---------- Provided text ----------

Is movement the definition of life?

I remember learning in high school biology that if something moves by itself, that’s most of what it takes for it to be alive. I remember being both impressed and suspicious that you could define life so straightforwardly. (I also remember that viruses aren’t alive, and that they don’t move.)

I used to have a server rack-mounted in Minneapolis, MN. I know this sounds like a non-sequitur, but bear with me for a minute.

The server was hosted by a co-op named Iocoop, and the co-op used to be called Cernio, and a nice person named Graham Freeman poured a lot of his life energy into maintaining and growing Cernio, and I’m truly grateful for that, and anyway Graham Freeman recently wrote a life update (link but it’s private on Facebook) with a mode of urban transit that I found surprisingly appealing.

Picture a red-and-yellow Little Tykes car, but it’s adult-sized. Like a Little Tykes car, it’s pedal-powered. This one is also an electric assist bike. It’s not a car, so no drivers license or insurance needed. You can go 20 mph on the motor, or 25 mph if you help out and pedal.

----------

What you will do:
a. In the post, rewrite the passage between "The server was" and "found surprisingly appealing.", inclusive, swapping "Cernio" for "Cernio Networks".
b. According to the post, what co-op hosted the server that was rack-mounted in Minneapolis?
c. List each thing the writer of the post says they remember.

---------- Extracted material ----------

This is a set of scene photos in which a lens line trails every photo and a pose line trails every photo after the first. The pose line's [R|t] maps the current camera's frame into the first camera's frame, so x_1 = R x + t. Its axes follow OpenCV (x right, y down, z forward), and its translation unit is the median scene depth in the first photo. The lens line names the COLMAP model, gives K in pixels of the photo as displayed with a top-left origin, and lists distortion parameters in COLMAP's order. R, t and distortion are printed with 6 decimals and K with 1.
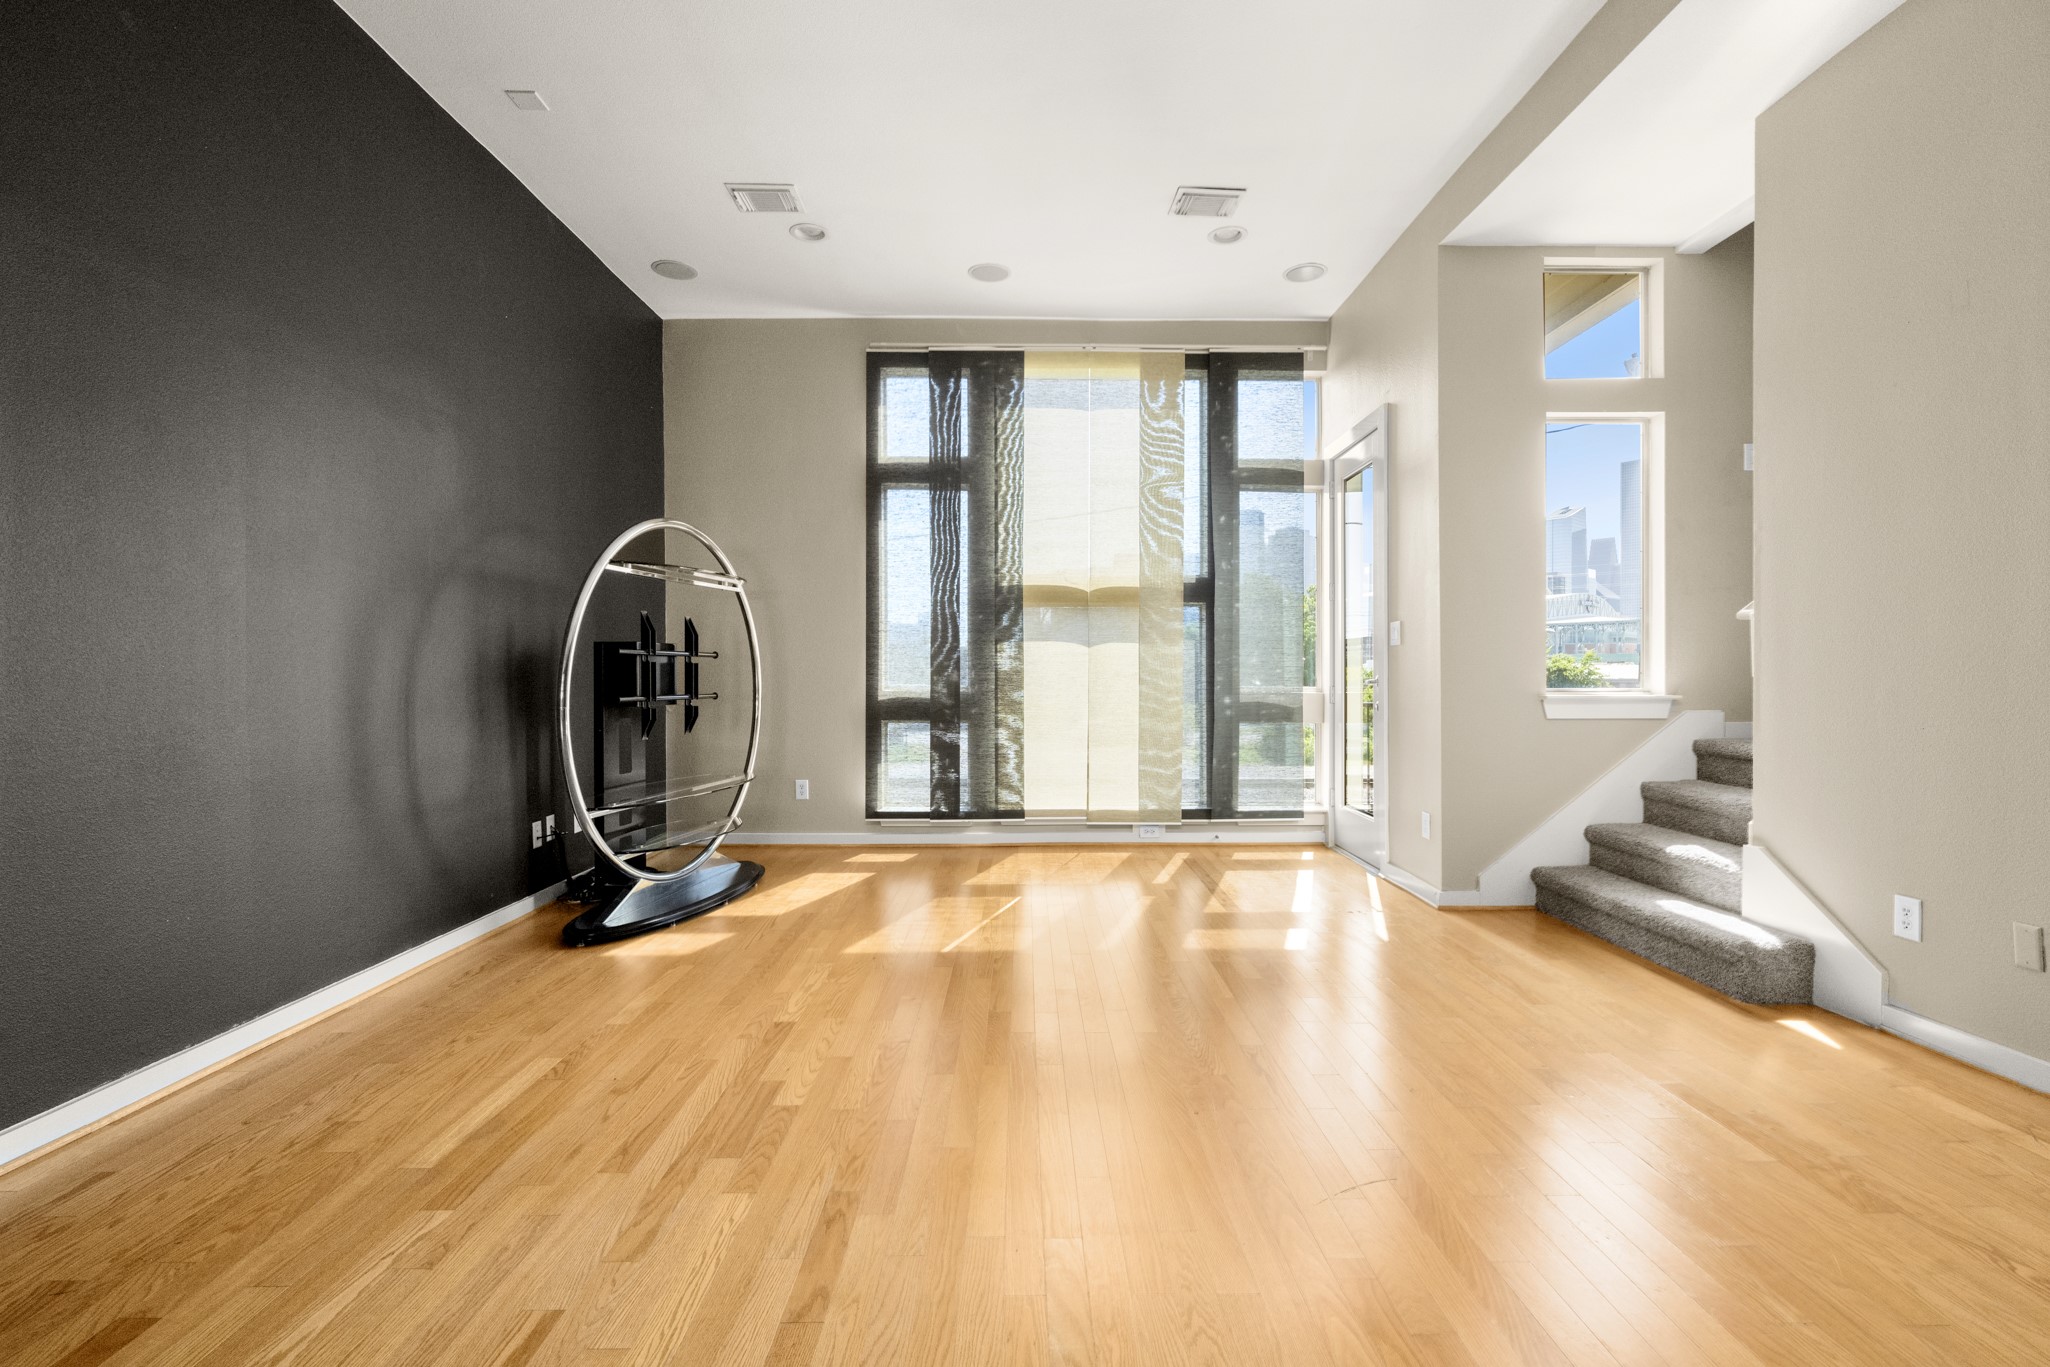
lens RADIAL K [[933.9, 0, 1025.0], [0, 933.9, 683.5], [0, 0, 1]] dist [0.001472, 0.000398]
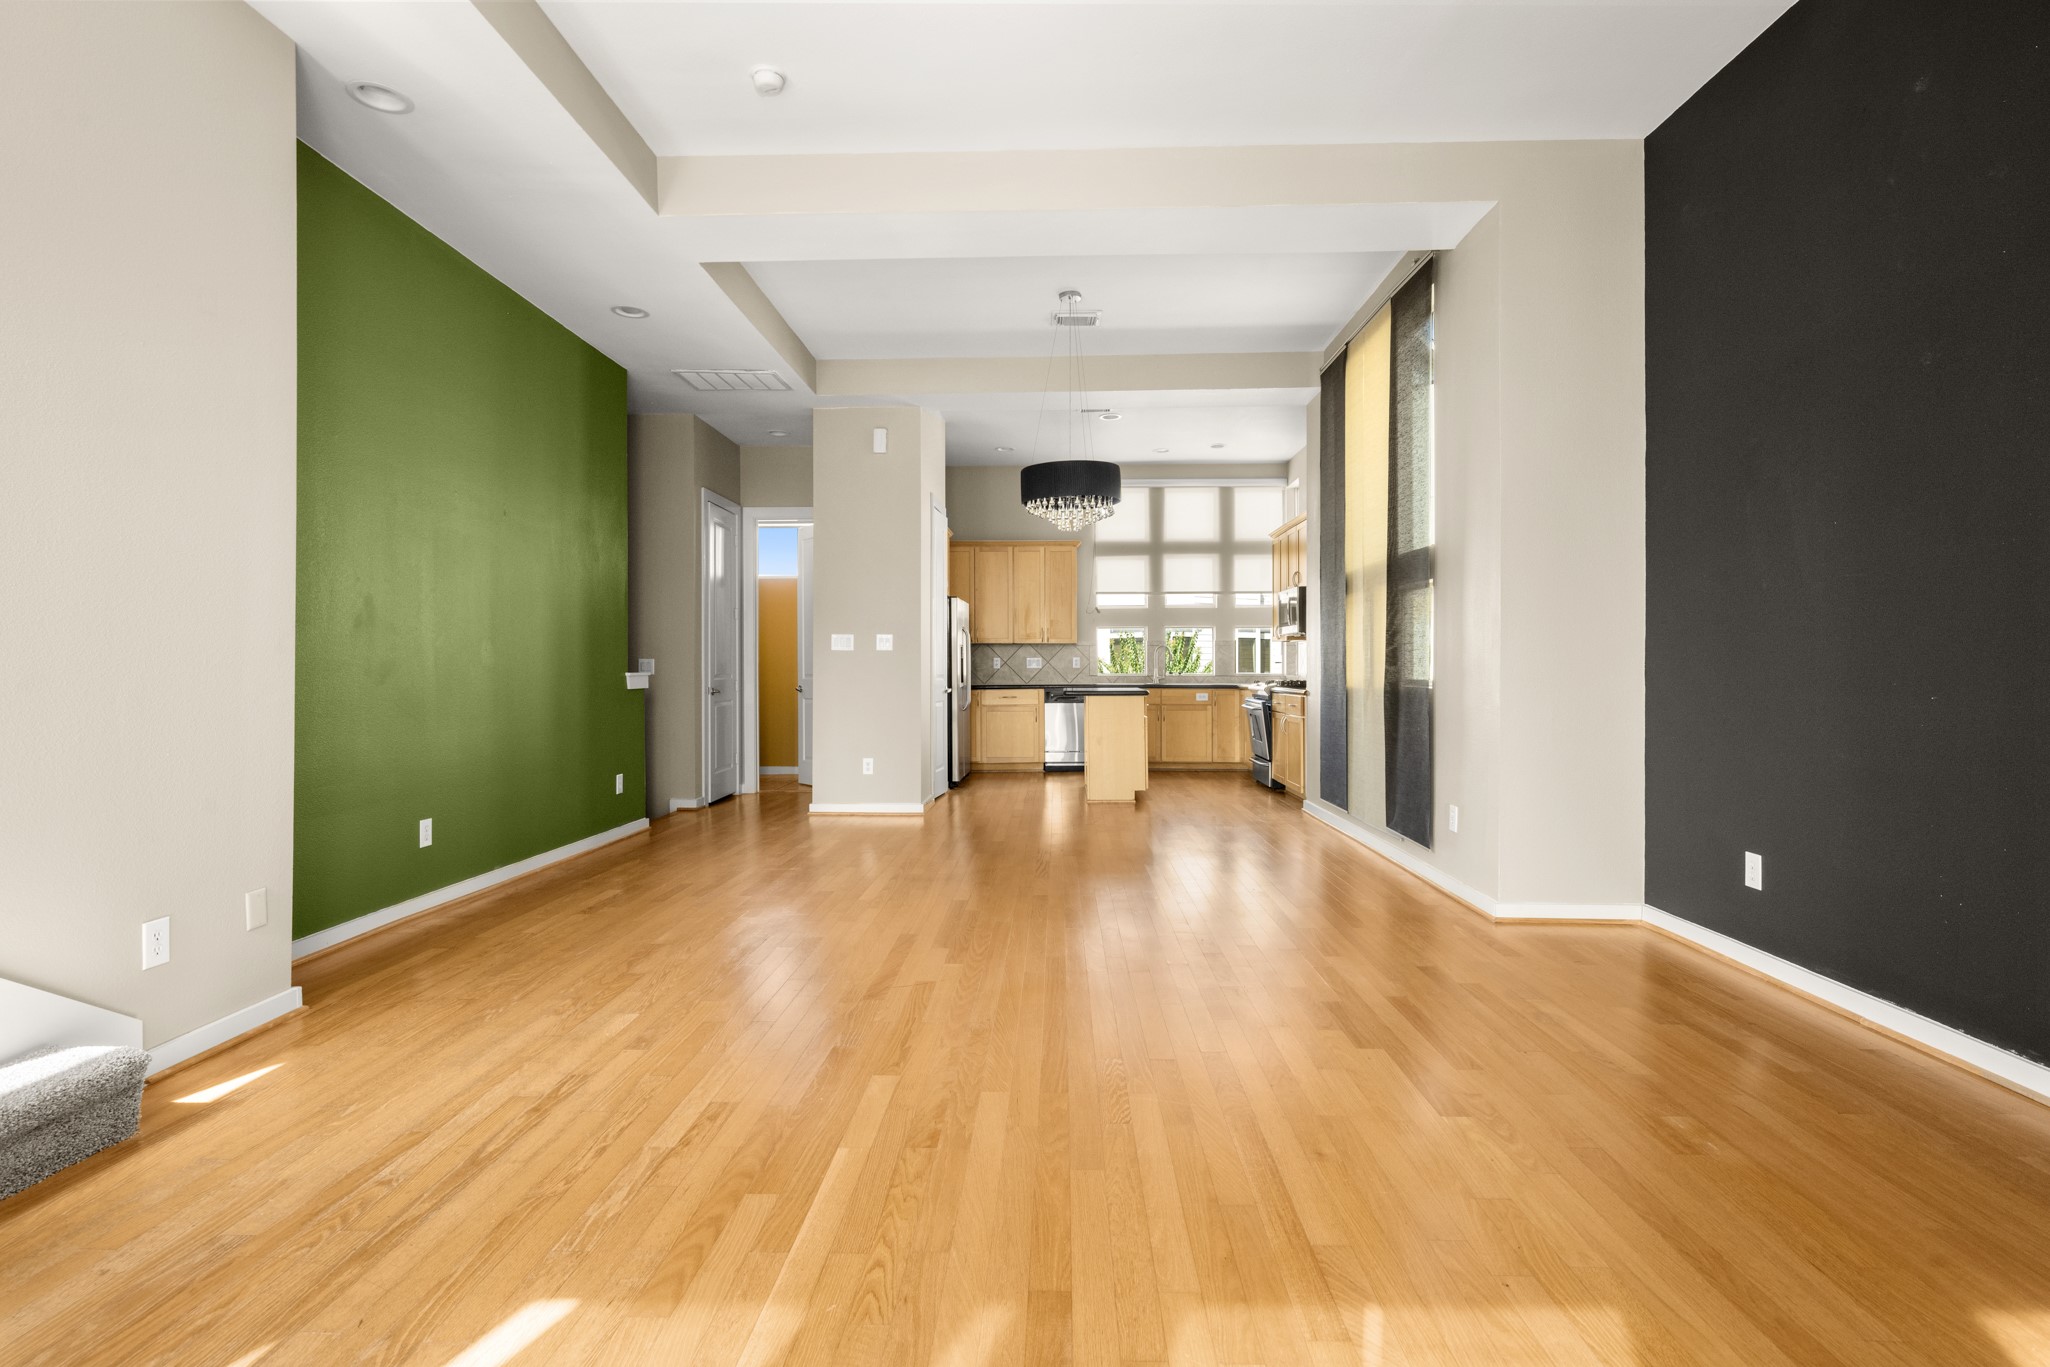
lens RADIAL K [[986.6, 0, 1029.1], [0, 986.6, 664.7], [0, 0, 1]] dist [0.001680, -0.000199]
pose [[-0.999424, 0.005342, 0.033524, 0.033432], [0.005470, 0.999978, 0.003735, -0.007655], [-0.033503, 0.003917, -0.999431, 0.912335]]
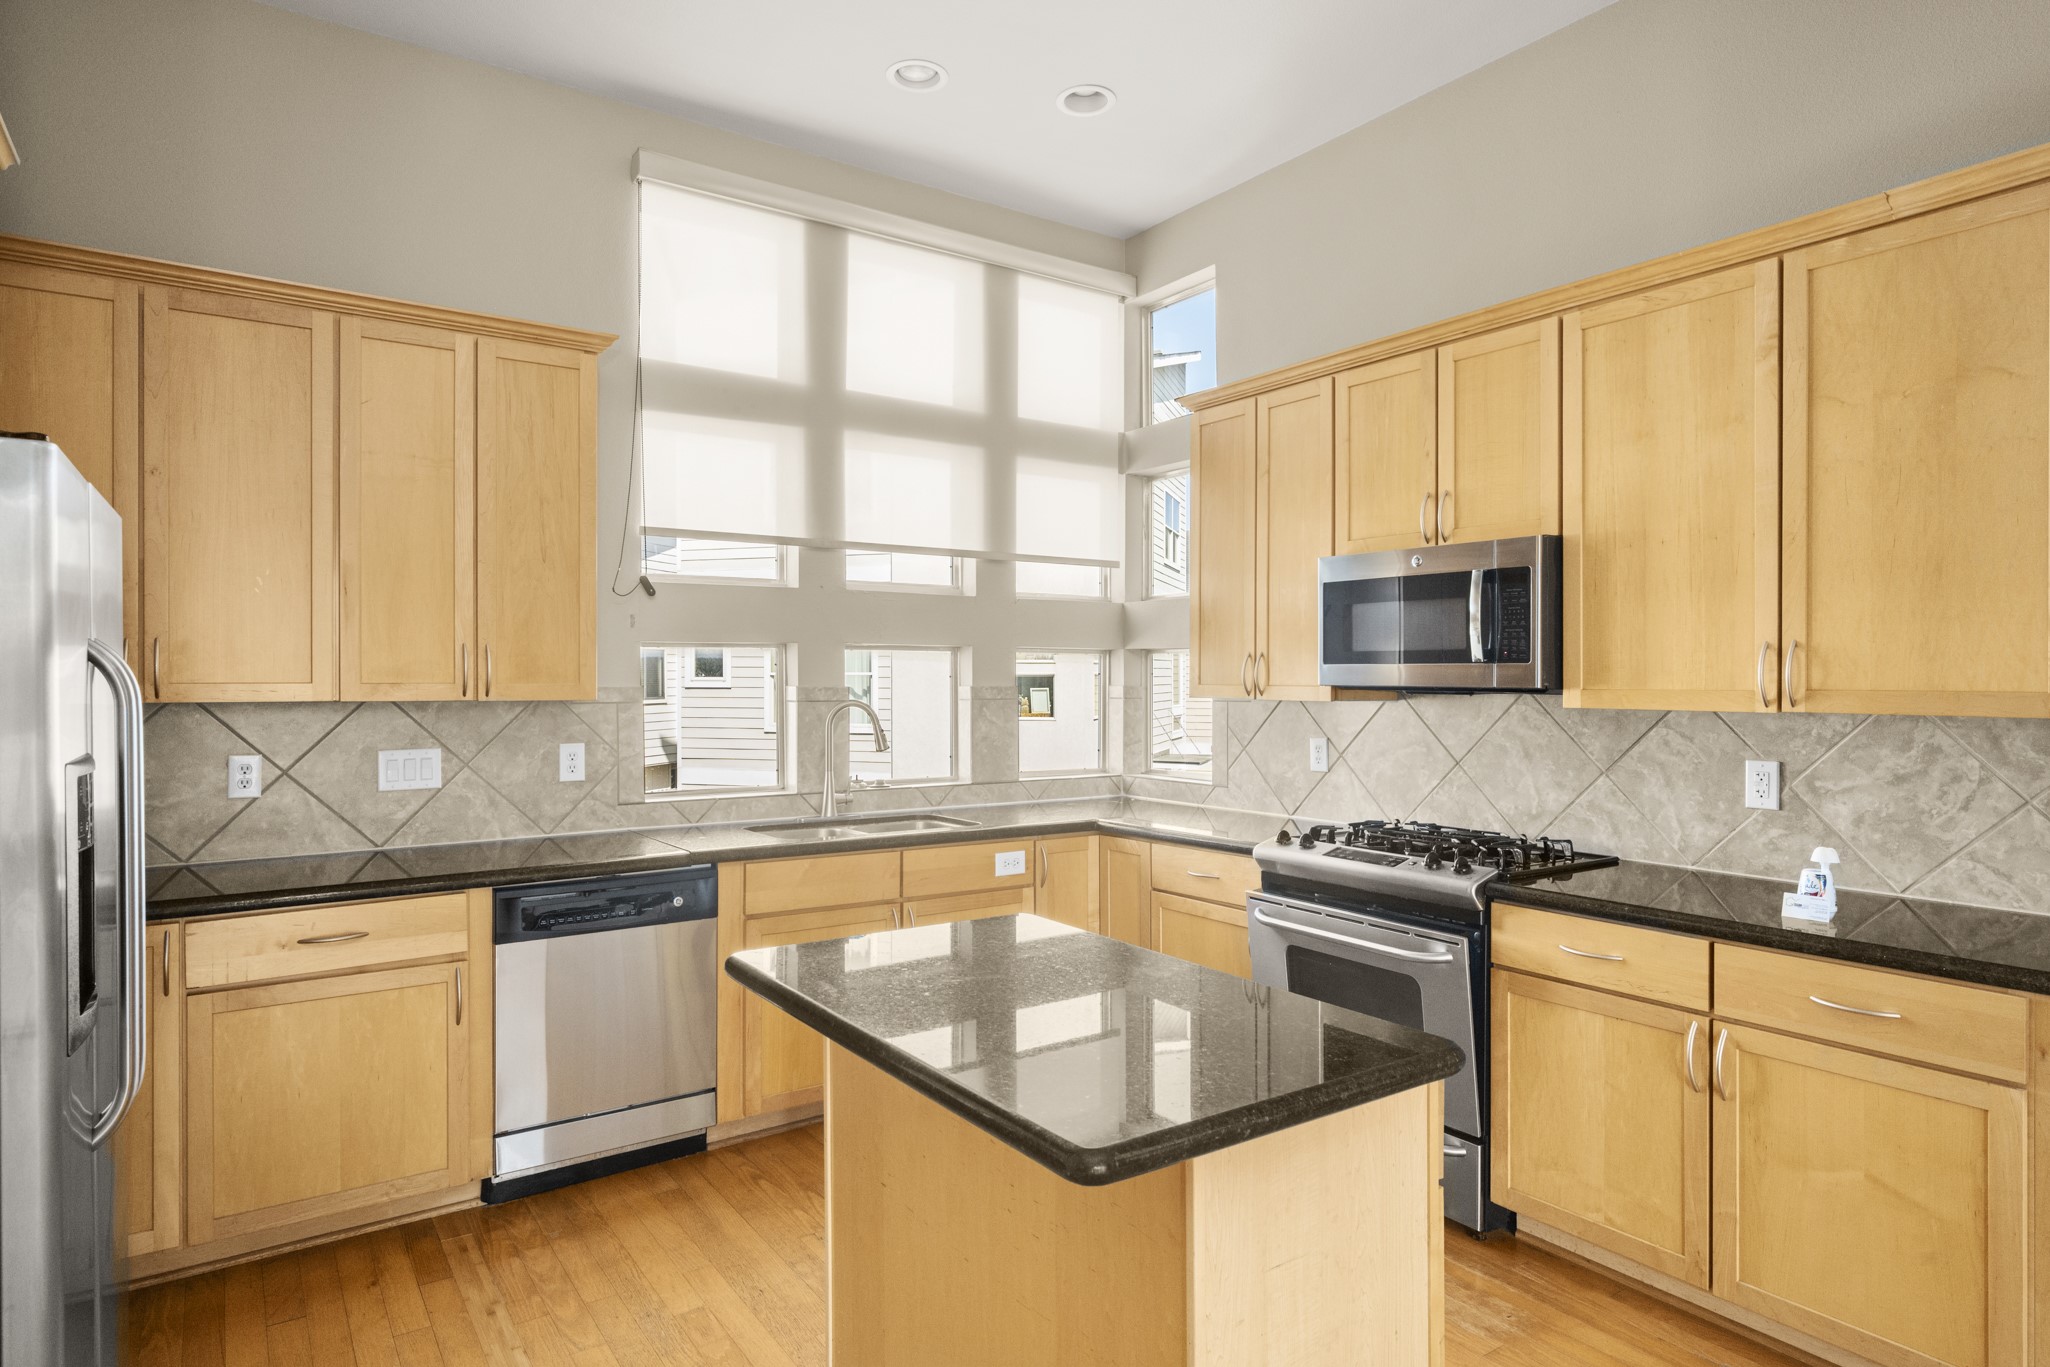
lens RADIAL K [[1160.7, 0, 1027.5], [0, 1160.7, 675.6], [0, 0, 1]] dist [0.002060, 0.000439]
pose [[-0.824512, 0.001999, -0.565841, 0.161788], [-0.003221, 0.999961, 0.008225, -0.057946], [0.565835, 0.008604, -0.824473, -0.270827]]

----------

Solutions by task:
a.
The server was hosted by a co-op named Iocoop, and the co-op used to be called Cernio Networks, and a nice person named Graham Freeman poured a lot of his life energy into maintaining and growing Cernio Networks, and I’m truly grateful for that, and anyway Graham Freeman recently wrote a life update (link but it’s private on Facebook) with a mode of urban transit that I found surprisingly appealing.

b. Iocoop, which used to be called Cernio.

c.
- Learning in high school biology that if something moves by itself, that's most of what it takes for it to be alive
- Being both impressed and suspicious that you could define life so straightforwardly
- That viruses aren't alive, and that they don't move